In summary, classification criteria are useful for research purposes, but clinical practice should go further. Different clinical and immunological profiles have clear prognostic significance and are an extremely important tool for guiding clinical decisions. Moreover, frequent clinical manifestations of APS are not included in the criteria, and great variability still exists among the different tests used to detect antiphospholipid antibodies. Therefore, it is important to highlight that, in many clinical scenarios, strict criteria may prove difficult to apply, which results in the need for a careful balance between classification criteria and clinical sense.

Clinical management

Early recognition and diagnosis of APS helps prevent thrombosis and obstetric morbidity. All women with systemic lupus erythematosus, and maybe with any systemic autoimmune disease, who want to become pregnant, should be tested for antiphospholipid antibodies. Women who have suffered intrauterine growth restriction, stillbirth, severe pre-eclampsia (particularly before 34 weeks of gestational age), eclampsia, or HELLP syndrome, and in all cases with additional clinical features of APS, should be tested too. On the other hand, it is not advised to test women who have had only one miscarriage ( Table 2 ). Treatments for thrombotic and obstetric manifestations of APS are discussed below.

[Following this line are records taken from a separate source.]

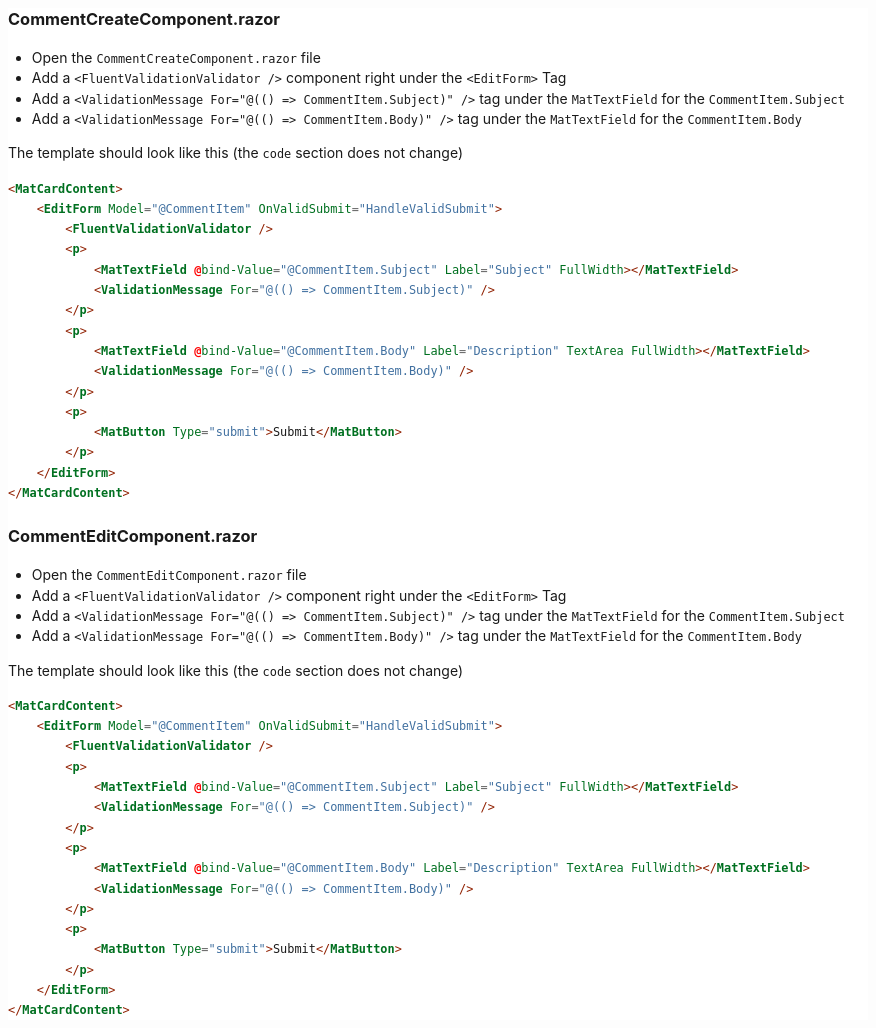 ### CommentCreateComponent.razor

- Open the `CommentCreateComponent.razor` file 
- Add a `<FluentValidationValidator />` component right under the `<EditForm>` Tag
- Add a `<ValidationMessage For="@(() => CommentItem.Subject)" />` tag under the `MatTextField` for the `CommentItem.Subject`
- Add a `<ValidationMessage For="@(() => CommentItem.Body)" />` tag under the `MatTextField` for the `CommentItem.Body`

The template should look like this (the `code` section does not change)

```html
<MatCardContent>
    <EditForm Model="@CommentItem" OnValidSubmit="HandleValidSubmit">
        <FluentValidationValidator />
        <p>
            <MatTextField @bind-Value="@CommentItem.Subject" Label="Subject" FullWidth></MatTextField>
            <ValidationMessage For="@(() => CommentItem.Subject)" />
        </p>
        <p>
            <MatTextField @bind-Value="@CommentItem.Body" Label="Description" TextArea FullWidth></MatTextField>
            <ValidationMessage For="@(() => CommentItem.Body)" />
        </p>
        <p>
            <MatButton Type="submit">Submit</MatButton>
        </p>
    </EditForm>
</MatCardContent>
```

### CommentEditComponent.razor

- Open the `CommentEditComponent.razor` file 
- Add a `<FluentValidationValidator />` component right under the `<EditForm>` Tag
- Add a `<ValidationMessage For="@(() => CommentItem.Subject)" />` tag under the `MatTextField` for the `CommentItem.Subject`
- Add a `<ValidationMessage For="@(() => CommentItem.Body)" />` tag under the `MatTextField` for the `CommentItem.Body`

The template should look like this (the `code` section does not change)

```html
<MatCardContent>
    <EditForm Model="@CommentItem" OnValidSubmit="HandleValidSubmit">
        <FluentValidationValidator />
        <p>
            <MatTextField @bind-Value="@CommentItem.Subject" Label="Subject" FullWidth></MatTextField>
            <ValidationMessage For="@(() => CommentItem.Subject)" />
        </p>
        <p>
            <MatTextField @bind-Value="@CommentItem.Body" Label="Description" TextArea FullWidth></MatTextField>
            <ValidationMessage For="@(() => CommentItem.Body)" />
        </p>
        <p>
            <MatButton Type="submit">Submit</MatButton>
        </p>
    </EditForm>
</MatCardContent>
```
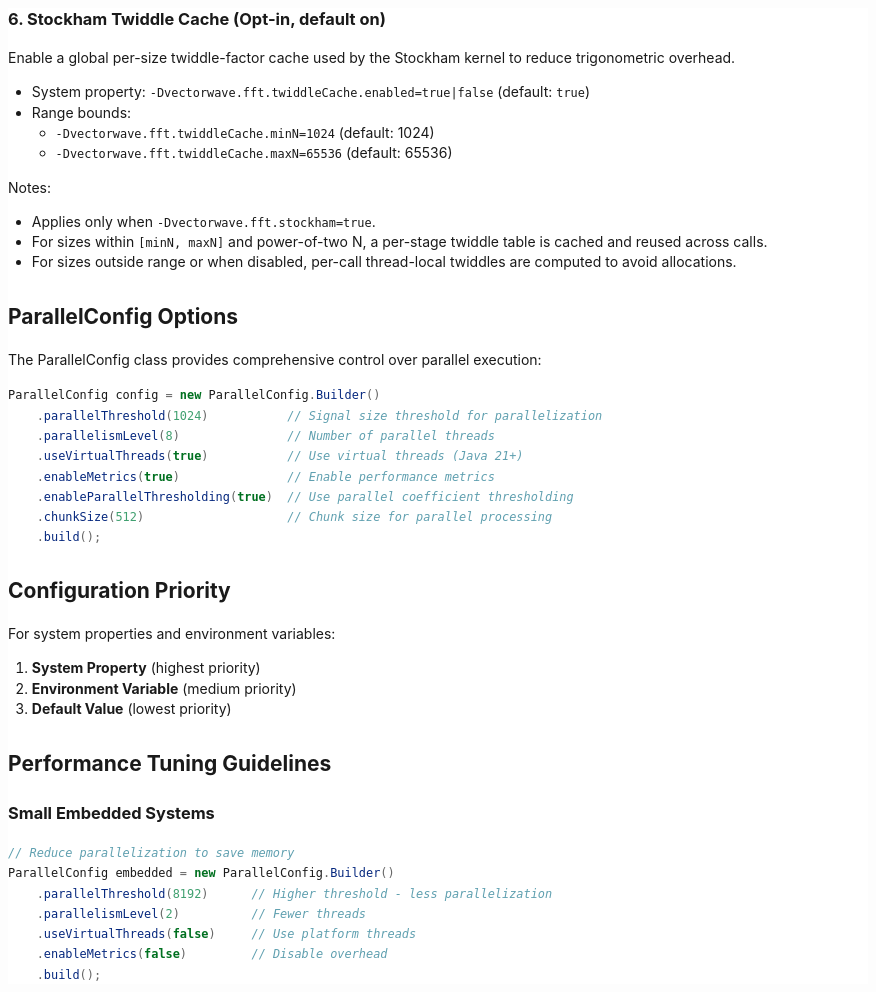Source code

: ### 6. Stockham Twiddle Cache (Opt-in, default on)

Enable a global per-size twiddle-factor cache used by the Stockham kernel to reduce trigonometric overhead.

- System property: `-Dvectorwave.fft.twiddleCache.enabled=true|false` (default: `true`)
- Range bounds:
  - `-Dvectorwave.fft.twiddleCache.minN=1024` (default: 1024)
  - `-Dvectorwave.fft.twiddleCache.maxN=65536` (default: 65536)

Notes:
- Applies only when `-Dvectorwave.fft.stockham=true`.
- For sizes within `[minN, maxN]` and power-of-two N, a per-stage twiddle table is cached and reused across calls.
- For sizes outside range or when disabled, per-call thread-local twiddles are computed to avoid allocations.

## ParallelConfig Options

The ParallelConfig class provides comprehensive control over parallel execution:

```java
ParallelConfig config = new ParallelConfig.Builder()
    .parallelThreshold(1024)           // Signal size threshold for parallelization
    .parallelismLevel(8)               // Number of parallel threads
    .useVirtualThreads(true)           // Use virtual threads (Java 21+)
    .enableMetrics(true)               // Enable performance metrics
    .enableParallelThresholding(true)  // Use parallel coefficient thresholding
    .chunkSize(512)                    // Chunk size for parallel processing
    .build();
```

## Configuration Priority

For system properties and environment variables:

1. **System Property** (highest priority)
2. **Environment Variable** (medium priority)  
3. **Default Value** (lowest priority)

## Performance Tuning Guidelines

### Small Embedded Systems
```java
// Reduce parallelization to save memory
ParallelConfig embedded = new ParallelConfig.Builder()
    .parallelThreshold(8192)      // Higher threshold - less parallelization
    .parallelismLevel(2)          // Fewer threads
    .useVirtualThreads(false)     // Use platform threads
    .enableMetrics(false)         // Disable overhead
    .build();
```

Treatment of thrombosis in antiphospholipid syndrome

The treatment of thrombotic manifestations of APS has been widely updated, and it is not the purpose of this review. It is important to highlight that women with antiphospholipid antibodies, especially those with lupus or with a high-risk antibodies profile, are candidates for long-term primary thromboprophylaxis with low-dose aspirin.

In women with APS and thrombosis, the current standard of care is long-term secondary prophylaxis with oral warfarin, maintaining the international normalised ratio (INR) between 2.0 and 3.0 for the first venous thromboembolic event. Recommendations for the treatment of arterial events are not as standardised, and either maintaining INR over 3.0 or between 2.0 and 3.0 combined with antiaggregant therapy could be possible options. Increasing the intensity of INR is also recommended for women with recurrent venous events. Hydroxychloroquine can also play a role in preventing thrombosis. This has been seen in women with lupus ; however, given the excellent safety profile, its use could also be extended to women with primary APS.